C’est l’idée fondatrice de cet Ex machina, et dit comme ça je reconnais que ça peut paraître un peu léger.
Mais Garland ne s’est pas contenté de ça et a intégré d’autres ingrédients à son plat, à commencer par la personnalité de Nathan, patron de réseau social, génial, flippant, cool, tyrannique, généreux, misanthrope, fils naturel de Zuckerberg et Jobs, vivant en ermite dans un bunker hi-tech entouré de ses créatures, de ses bouteilles et de son apprenti.… Ça pourrait être trop, mais il parvient (avec l’aide d’Oscar Isaac bien sûr) à donner une cohérence à ce personnage profondément paradoxal, qui dépoussière efficacement le classique « savant fou ».

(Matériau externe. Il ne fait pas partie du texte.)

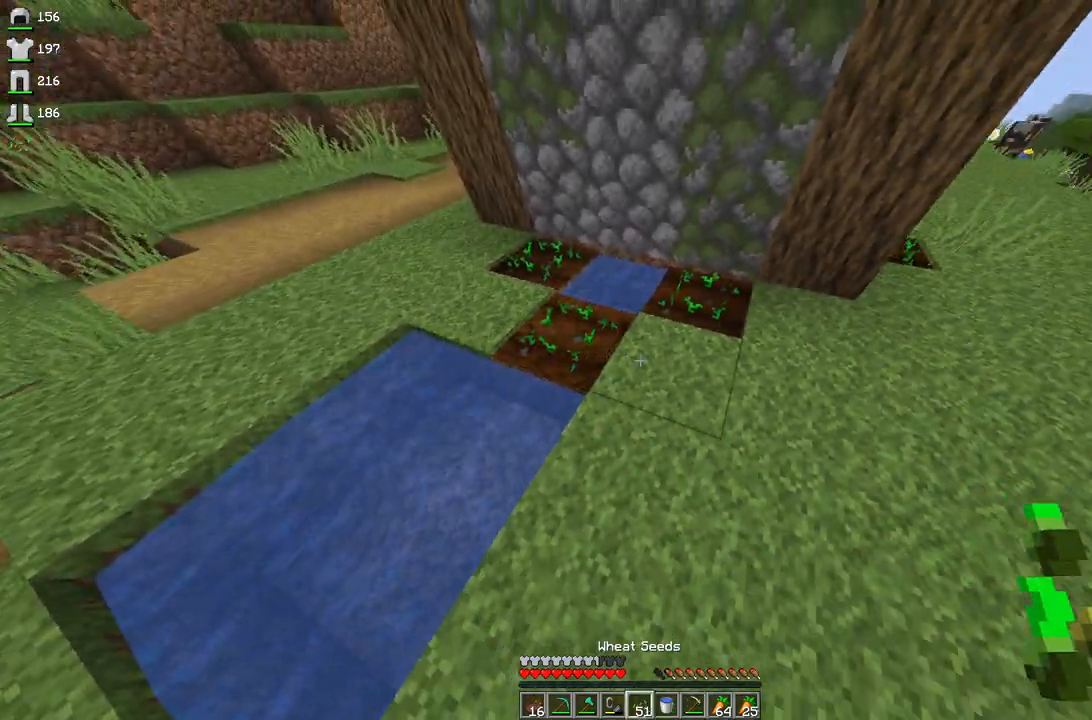
{"keys": [], "mouse": [], "events": [[167, "w", "down"], [200, "d", "down"], [367, "w", "up"], [400, "d", "up"]]}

Le soin apporté à la technique, qu’il s’agisse des effets spéciaux particulièrement travaillés ou de la simple photographie, doit être salué : le scénario est certes étudié, mais il est surtout superbement porté par des compositions au cordeau et un rythme millimétré. Ce quasi-huis-clos sait également s’offrir quelques respirations, soit en ménageant des espaces inattendus au fil d’un dialogue, soit en profitant d’une escapade extérieure.
Bien entendu, il est aisé de n’y voir qu’une reprise arty du classique mythe de Frankenstein, avec la beauté d’une photographie d’architecture sur papier glacé. Mais il faut pour cela s’arrêter au gros de la recette et passer à côté des petits ingrédients qui font le sel du plat.